Essentially, I believe there are 4 Stages of Teaching Kids to Clean. For me, it’s been a natural progression from picking up their toys to harder kid’s chores like scrubbing toilets. Recently, I’ve been increasing my kids’ chore lists. When I introduced the Bathroom Cleaning Kit for Kids and the Free Printable Bathroom Cleaning Checklist for kids, I got questions about how to teach kids to clean.
While I don’t consider myself an expert in getting kids to clean, considering I can, at the time of typing this, look around the floor and see various clothing and toys my children have “forgotten” to put away, I do have some thoughts. Some of these opinions come from my years as a mother (8 so far) and my 5 years of teaching children before that. Some of my “theories” about parenting and child development came from my years of college–I received an undergraduate degree in Child & Family Studies with an emphasis in Early Childhood Education and a graduate degree in Urban Education. While all of those years and theories amount to two pieces of paper with a seal, I believe my biggest credential is that I am the oldest of six and lived these stages of learning to clean in my mother’s house. Not only that, I made it to stage four–Independent and Responsibility. It’s the ultimate goal, after all.

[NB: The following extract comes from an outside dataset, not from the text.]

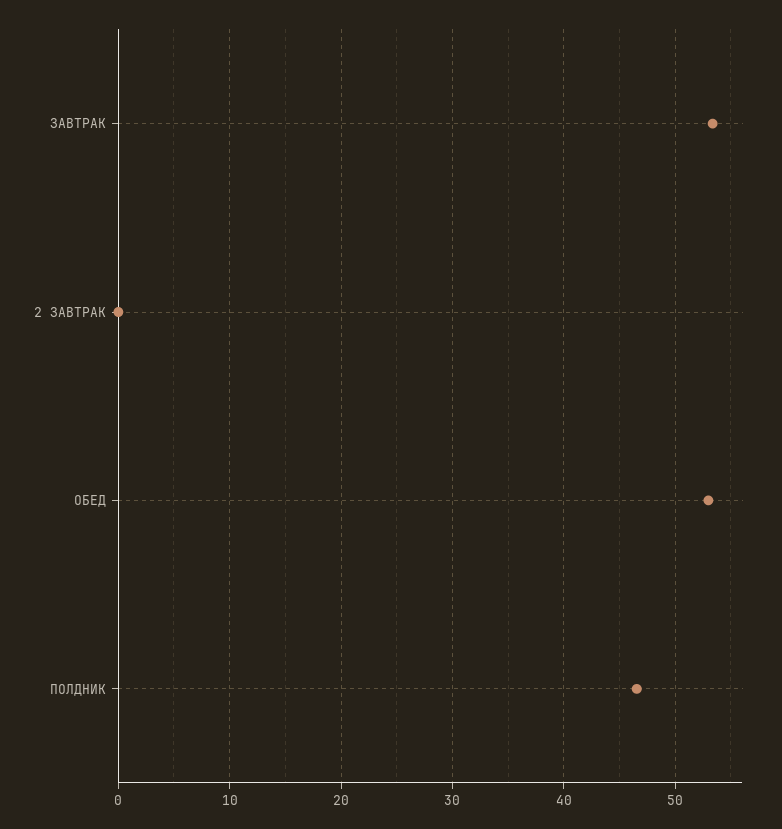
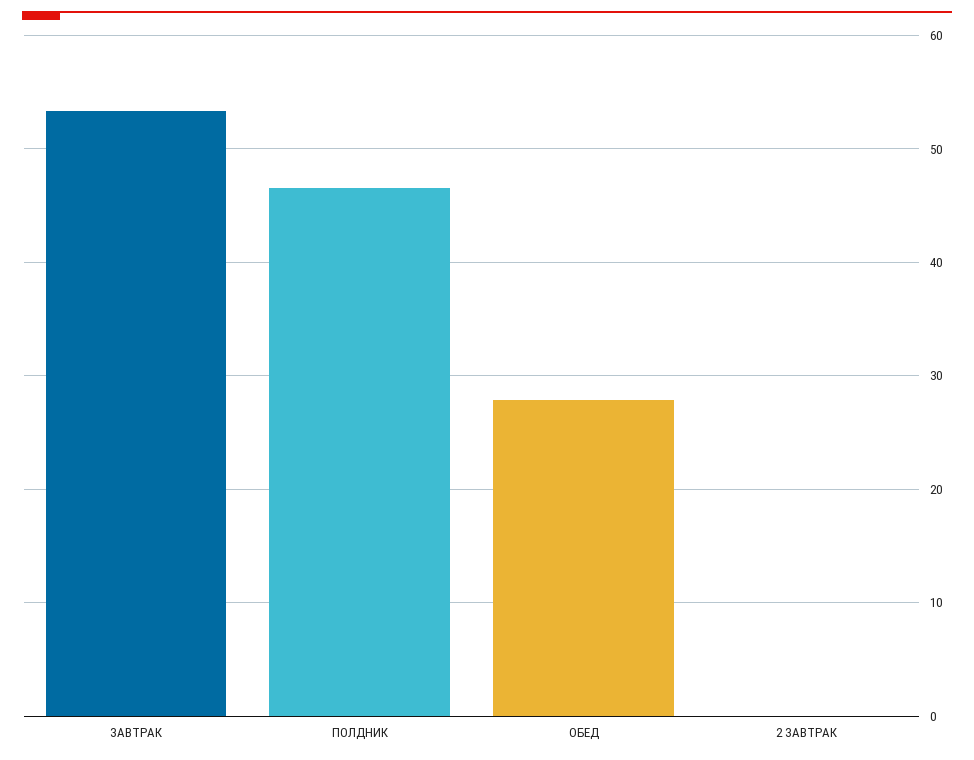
ОБЕД: 53 -> 28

The 4 Stages of Teaching Kids to Clean
“Mommy’s Little Shadow” Stage:
I am a firm believer that kids should work along side you, observing and participating in a shared cleaning experience. As you clean, point out things that need attention or that are dirty. This is the time to teach your kids all of those cleaning pet-peeves you might have or pass along your cleaning OCD to them. For example, this is the time to teach them the way you want the toilet paper placed on the roll!
Mommy’s Little Shadow stage was for a large portion of the beginning of my kids’ early years. For reference, my 4 year old is still in this stage with some of his chores. Some of the cleaning tasks that my little shadows help me with are picking up toys with help, throwing clothes into the washing machine, placing the wet clothes I hand them into the dryer, closing the dryer door, and pushing the button on the appliances when instructed.
“I Try” Stage:
After my kids have watched me clean enough, I start to let them try to do the chore on their own while I am standing there with them. Then, I will usually need to go behind them and either help or complete the task. This is when I usually hand my little one a dusting rag and they wipe everything in sight. I try to find little chores that my kids can try and be successful at to help build confidence and instill a desire to work. (Little kids love to help!)
While my 4 year old is still mostly in “Mommy’s Little Shadow”s Stage for a few things, he is in the “I Try” stage for several tasks. For example, he tries to make his bed. No matter how wrinkled or crooked the sheets are, he is trying to pull the blankets up, and for that effort, I am proud. The more practice kids get in the “I Try” stage, they more successful they will be in the end–eventually, they will make that bed perfectly!
“All by Myself” Stage:
While “I do it myself!” is one of the favorite phrases of many young children, this stage is not for the independent toddler. The “All By Myself” stage is when children have finally mastered the chore by themselves consistently. This stage still requires occasional reminders, but with a reminder, the child can still accomplish the chore.
I personally LOVE this stage! We are in this stage with our 8 year old, and I am finally seeing the fruits of all the hard labor in the previous stages with our oldest. This is the stage I really start to depend on the kids a lot more, and they step up to the plate. While each child is different in work ethic and personality, this stage can be a real blessing for the busy mother of lots of littles. Kids are old enough to take things to the trash cans outside, load dishwashers and start them by themselves, start and finish laundry, and so many more things. This is when I, as a mother, finally feel able to catch a breath…and a break.
“Independent and Responsible” Stage:
If you make it to the Independent and Responsibility stage, give yourself a day at the spa, momma. You’ve made it! This stage in teaching kids to clean is when kids are responsible to remember to to do tasks independently without prompts…because it’s just a way of life for them. This is the ultimate goal! If we are to launch our children into the world well, this is the stage we want our kids to be in for several years before they leave the home because this is where they get that practice for being on their own.
Take a look around at our society and you can quickly identify the individuals that haven’t made it to this stage…even as adults! We don’t want that to happen to our children. We want them to have those kid chores become a way of life and become ingrained in their character. So, this is the stage to strive for. Children (tweens, teens, and beyond) are to be guided to this stage with a lot of hard work from mom and dad, but eventually, the hard work WILL pay off! This is the stage where kids will load the dishwasher, just because they see it needs to be done. Hallelujah!
A Word to the Mother of Littles
You’re tired, worn out, and picked up those toys five minutes ago, but now the toy basket has been dumped…again. Hang in there. It will get better. It will happen. Your kids will learn how to get that character underwear from their cute little booty to the hamper without fifteen reminders someday. And then one day, you’ll blink and they loaded that dishwasher after Thanksgiving dinner, without prompting, while you finished your pie and chatted with Aunt Gertrude. I promise. I know this because it happened to me this year–he’s 8. Solidarity, sisters!
Only a few more years. You got this.